Pestilence in Nineteenth Century Calcutta Notes

Pestilence in Nineteenth Century Calcutta: Poem summary and Critical analysis.

About the Poet

Keki N Daruwalla  is, without any doubt,  one of those writers of Indian English poetry who have really strived for the enhancement,  development and stimulation of modern day creative poetry right from the seventies and since then ,have been contributing to it in order to enrich it with a set of  poems that instilled a new fervor and tenor. . There is a vigour and immediacy of language in his poetry. One can notice  an  infatuated concern  for “love”,” death” “domination “ etc in his writings.   His poems are charged with deep skepticism and indignant cynicism. Also, there is a rare intensity in portraying living individuals and their plight in society.
Sardonic and sarcastic in themes, he deals with violence ,pestilence, epidemic,  bloodshed, riot curfew ,etc. His writings,  so robust, substantiated and relevant ,is not aimed at a fragile imagination at all,  for he is the type with  the heart of a hunter . One  can compare his writing to that of Ted Hughes, another lion- hearted poet who dealt with the morgue and the morbid.
Poem Summary
The poem opens with an abrupt, sarcastic comment made by the sahibs barber:
“ black fellow die much “, referring to the ramshackle  ghettos,   which were home to millions of bacteria and bacillus  which saw the seeds of  the great Asiatic Cholera, which forms the central theme of the poem . Death descended from the spawn beds which petrified soon to make one fall sick and die in no time. The era witnessed the callisthenics of the dreadful disease and there was a considerable rise in the number of casualties.
The fire from the Pyres went higher and the souls of the Dead went up along with the cascades of  thick smoke , like fragments of liturgies lost in a great wind .

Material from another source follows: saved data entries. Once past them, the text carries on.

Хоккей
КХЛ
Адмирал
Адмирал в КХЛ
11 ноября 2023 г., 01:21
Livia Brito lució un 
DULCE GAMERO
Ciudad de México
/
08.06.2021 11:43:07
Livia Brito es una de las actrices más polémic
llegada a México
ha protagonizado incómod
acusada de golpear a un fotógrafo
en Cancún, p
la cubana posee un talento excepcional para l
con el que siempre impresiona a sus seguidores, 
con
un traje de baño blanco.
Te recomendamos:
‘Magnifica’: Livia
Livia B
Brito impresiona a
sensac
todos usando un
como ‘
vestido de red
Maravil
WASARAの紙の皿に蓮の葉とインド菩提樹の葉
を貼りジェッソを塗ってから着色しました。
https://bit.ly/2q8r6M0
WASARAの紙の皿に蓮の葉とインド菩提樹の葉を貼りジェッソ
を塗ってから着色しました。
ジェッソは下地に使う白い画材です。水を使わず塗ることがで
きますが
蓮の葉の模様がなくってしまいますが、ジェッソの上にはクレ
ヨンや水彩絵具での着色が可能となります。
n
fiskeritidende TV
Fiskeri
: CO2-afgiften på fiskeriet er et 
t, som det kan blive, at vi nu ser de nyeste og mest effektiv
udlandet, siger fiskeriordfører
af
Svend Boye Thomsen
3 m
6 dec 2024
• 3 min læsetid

     Being an imagist, preferring precision and clarity of speech, his visual images are evocative, concrete and suggestive , imbibing from the rare combination of the sanguine and the gloomy .
     The Sahib’s shock intensified on  realising that Death,like a pregnant woman, was everywhere in the” land of mud  and mire”. one could take it from the Earth just like picking up a fallen fruit.The Sahibs stupefaction was augmented by the news of the death of a number of reputed British   families like the Reinharts, the Debussy  and the like, who fell like fragile skittles in the great gale of the Asiatic cholera. The British, the Dutch , the Blacks all were equal before Death, for it never made any  difference between the colonizer and a colonised. The British French and Dutch and the black” were interred  in the same loam mourned by same tolling Bells.”

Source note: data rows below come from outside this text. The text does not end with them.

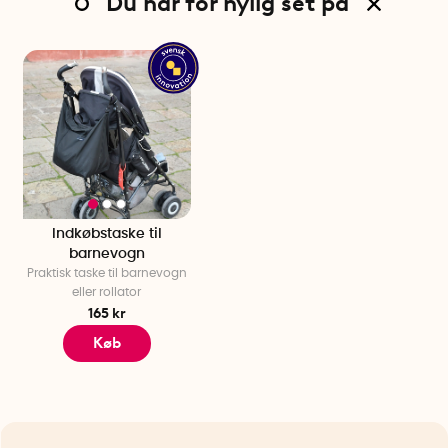
Du har for nylig set på
Indkøbstaske til
barnevogn
Praktisk taske til barnevogn
eller rollator
165 kr
Køb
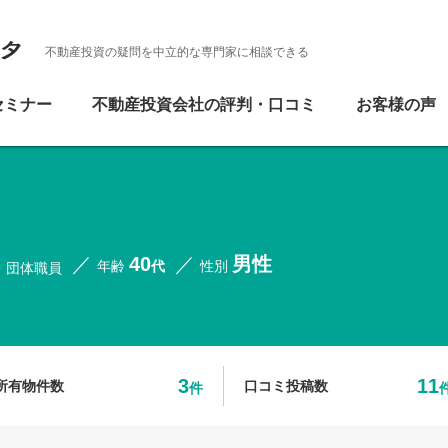
不動産投資の疑問を中立的な専門家に相談できる
セミナー
不動産投資会社の評判・口コミ
お客様の声
40
男性
年齢
代
性別
・団体職員
3
11
所有物件数
口コミ投稿数
件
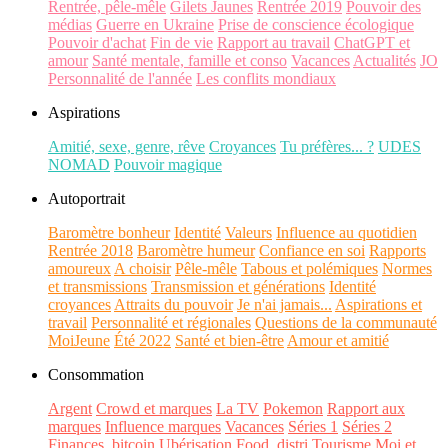
Rentrée, pêle-mêle
Gilets Jaunes
Rentrée 2019
Pouvoir des
médias
Guerre en Ukraine
Prise de conscience écologique
Pouvoir d'achat
Fin de vie
Rapport au travail
ChatGPT et
amour
Santé mentale, famille et conso
Vacances
Actualités
JO
Personnalité de l'année
Les conflits mondiaux
Aspirations
Amitié, sexe, genre, rêve
Croyances
Tu préfères... ?
UDES
NOMAD
Pouvoir magique
Autoportrait
Baromètre bonheur
Identité
Valeurs
Influence au quotidien
Rentrée 2018
Baromètre humeur
Confiance en soi
Rapports
amoureux
A choisir
Pêle-mêle
Tabous et polémiques
Normes
et transmissions
Transmission et générations
Identité
croyances
Attraits du pouvoir
Je n'ai jamais...
Aspirations et
travail
Personnalité et régionales
Questions de la communauté
MoiJeune
Été 2022
Santé et bien-être
Amour et amitié
Consommation
Argent
Crowd et marques
La TV
Pokemon
Rapport aux
marques
Influence marques
Vacances
Séries 1
Séries 2
Finances, bitcoin
Ubérisation
Food, distri
Tourisme
Moi et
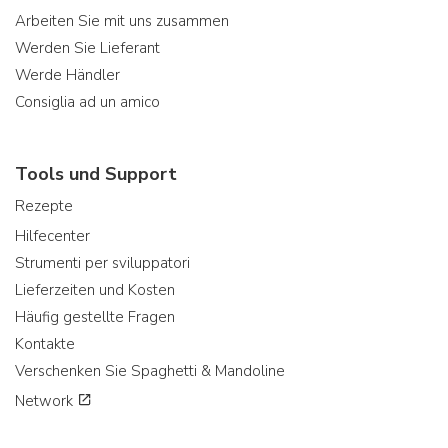
Arbeiten Sie mit uns zusammen
Werden Sie Lieferant
Werde Händler
Consiglia ad un amico
Tools und Support
Rezepte
Hilfecenter
Strumenti per sviluppatori
Lieferzeiten und Kosten
Häufig gestellte Fragen
Kontakte
Verschenken Sie Spaghetti & Mandoline
Network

     The climate was not so rough for them during the summer. But the first vaporous exhalations of the earth after the rains proved disastrous ,spreading fevers and fluxes . There was a talk among   commoners “that day you lunch with a fellow and by dusk he was dead and the tolling from the belfry was the only way you heard of it” Here the poet seems to be moved extremely m by the sufferings of the people; but at the same time he is inclined to project the cruelty and violence as realistically  as possible .
     Like a slipped disc in one's body, the whites carried the gut feeling and the fear of death along with them throughout their lives and they were ready to do anything to get rid of this ailment . They paid  the surgeon one gold mohur for a visit and spent a rupee over a pinch of salt and even experimented with witchcraft, blood letting  and doses of opium and mercurous Chloride .

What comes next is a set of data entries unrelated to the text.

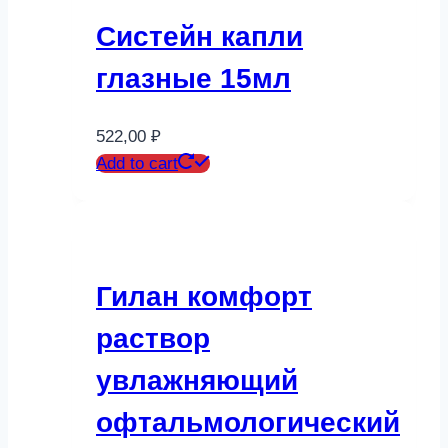
Систейн капли
глазные 15мл
522,00
₽
Add to cart
Гилан комфорт
раствор
увлажняющий
офтальмологический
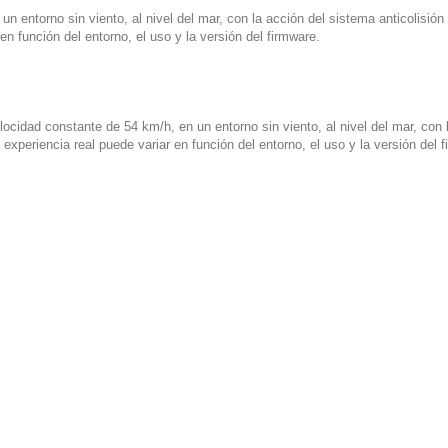
un entorno sin viento, al nivel del mar, con la acción del sistema anticolisió
en función del entorno, el uso y la versión del firmware.
cidad constante de 54 km/h, en un entorno sin viento, al nivel del mar, con l
experiencia real puede variar en función del entorno, el uso y la versión del 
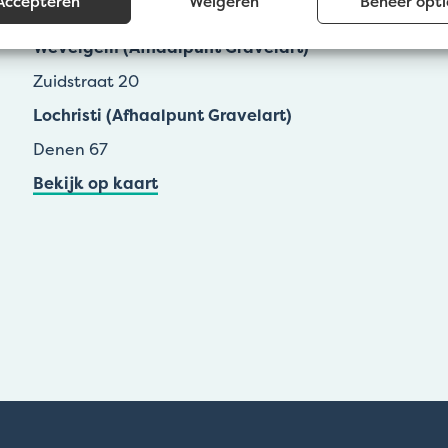
Accepteren
Weigeren
Beheer opti
Groenestraat 139a
Wevelgem (Afhaalpunt Gravelart)
Zuidstraat 20
Lochristi (Afhaalpunt Gravelart)
Denen 67
Bekijk op kaart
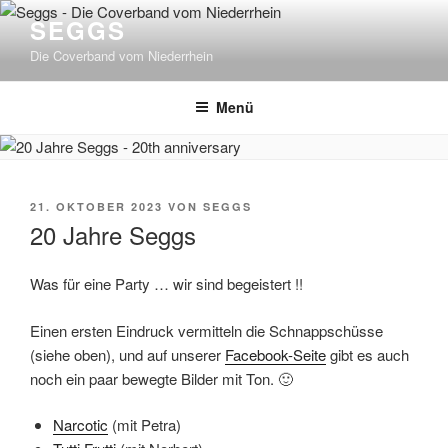
Zum
SEGGS
Inhalt
Die Coverband vom Niederrhein
springen
Menü
VERÖFFENTLICHT
21. OKTOBER 2023
VON
SEGGS
AM
20 Jahre Seggs
Was für eine Party … wir sind begeistert !!
Einen ersten Eindruck vermitteln die Schnappschüsse
(siehe oben), und auf unserer
Facebook-Seite
gibt es auch
noch ein paar bewegte Bilder mit Ton. 🙂
Narcotic
(mit Petra)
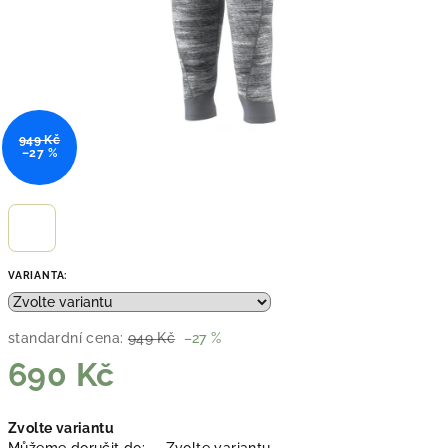
949 Kč
–27 %
VARIANTA:
standardní cena:
949 Kč
–27 %
690 Kč
Měrná
Zvolte variantu
cena:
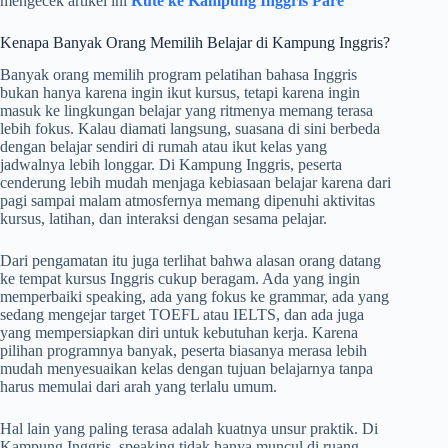
mengecek artikel ini
Rute ke Kampung Inggris Pare
Kenapa Banyak Orang Memilih Belajar di Kampung Inggris?
Banyak orang memilih program pelatihan bahasa Inggris
bukan hanya karena ingin ikut kursus, tetapi karena ingin
masuk ke lingkungan belajar yang ritmenya memang terasa
lebih fokus. Kalau diamati langsung, suasana di sini berbeda
dengan belajar sendiri di rumah atau ikut kelas yang
jadwalnya lebih longgar. Di Kampung Inggris, peserta
cenderung lebih mudah menjaga kebiasaan belajar karena dari
pagi sampai malam atmosfernya memang dipenuhi aktivitas
kursus, latihan, dan interaksi dengan sesama pelajar.
Dari pengamatan itu juga terlihat bahwa alasan orang datang
ke tempat kursus Inggris cukup beragam. Ada yang ingin
memperbaiki speaking, ada yang fokus ke grammar, ada yang
sedang mengejar target TOEFL atau IELTS, dan ada juga
yang mempersiapkan diri untuk kebutuhan kerja. Karena
pilihan programnya banyak, peserta biasanya merasa lebih
mudah menyesuaikan kelas dengan tujuan belajarnya tanpa
harus memulai dari arah yang terlalu umum.
Hal lain yang paling terasa adalah kuatnya unsur praktik. Di
Kampung Inggris, speaking tidak hanya muncul di ruang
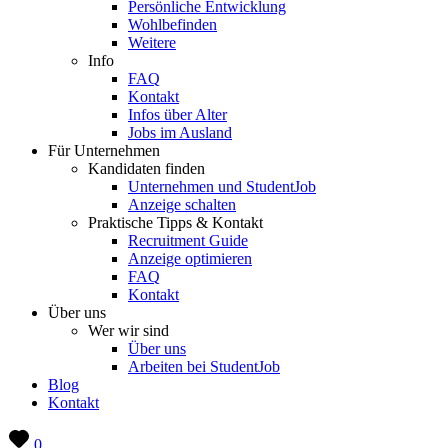
Persönliche Entwicklung
Wohlbefinden
Weitere
Info
FAQ
Kontakt
Infos über Alter
Jobs im Ausland
Für Unternehmen
Kandidaten finden
Unternehmen und StudentJob
Anzeige schalten
Praktische Tipps & Kontakt
Recruitment Guide
Anzeige optimieren
FAQ
Kontakt
Über uns
Wer wir sind
Über uns
Arbeiten bei StudentJob
Blog
Kontakt
0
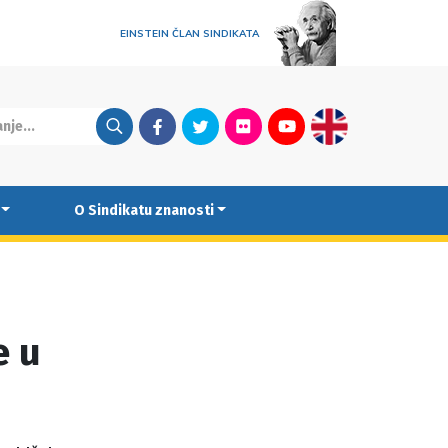
EINSTEIN ČLAN SINDIKATA
Facebook
Twitter
Flickr
Youtube
English
O Sindikatu znanosti
e u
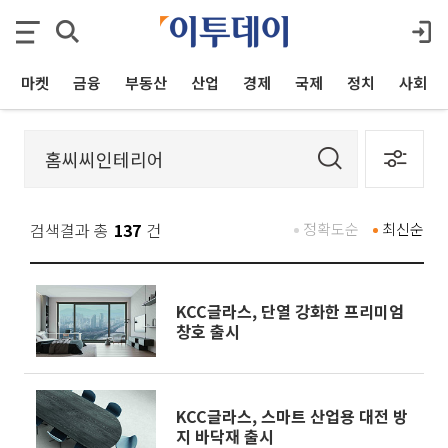
마켓
금융
부동산
산업
경제
국제
정치
사회
검색결과 총
137
건
정확도순
최신순
KCC글라스, 단열 강화한 프리미엄
창호 출시
KCC글라스, 스마트 산업용 대전 방
지 바닥재 출시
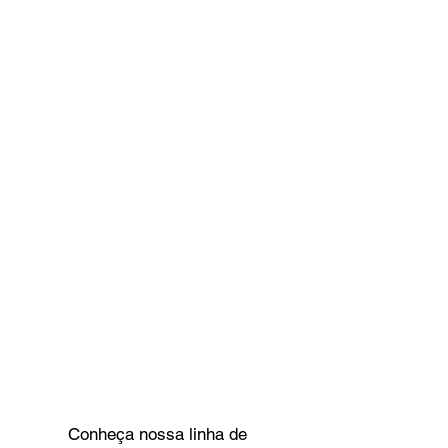
Conheça nossa linha de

     The Sahib’s reflections on his  experience at the John   company never saw death in its most hideous form, vigorously hacking away ,with its scythe lives of people all around. Hardly ten days after the barber had spoken, Sahib went down the Hooghly on his winter tour to pay a visit to  his Sikh abdar , who had served him during the Bara Hazri, . He too fell stricken. the very next day his man Friday told the Sahib: “now diseases come to stomach Sahib now story finish” and that evening the Sahib heard the sad news of the Sardar’s death      . The funeral rites were performed by the Kanjars . out of shame and trauma the Sahib decided to meet the funeral expenses  for which he received a bill regarding the same ,presented on a tray, next morning which read “ Five rupees for roasted Sardar”. The harsh reality  is presented without any ornamental emotion.

     It is indeed his style of writing that makes Daruwalla different from his fellow poets.  He excels in poetry of witness or committed poetry. His theory of poetry is deeply rooted in the belief that poetry has to fight two fronts: firstly, it has to tackle or re-tune reality or re- fashion reality . Secondly,One should deal with the environment , the time in order to write creatively.Then it becomes committed poetry,that is period-locked.
     Daruwala  stands unique and distinctive  as a poet much more concerned with social criticism of his time . With his oblique and subtle poetry he tries to reflect humanism and naturalism with contemplation . His poetry truly reflects Indian sensibility, past history and Indian surroundings .His  poetry never speaks of a golden tomorrow because it is deeply rooted in past and present.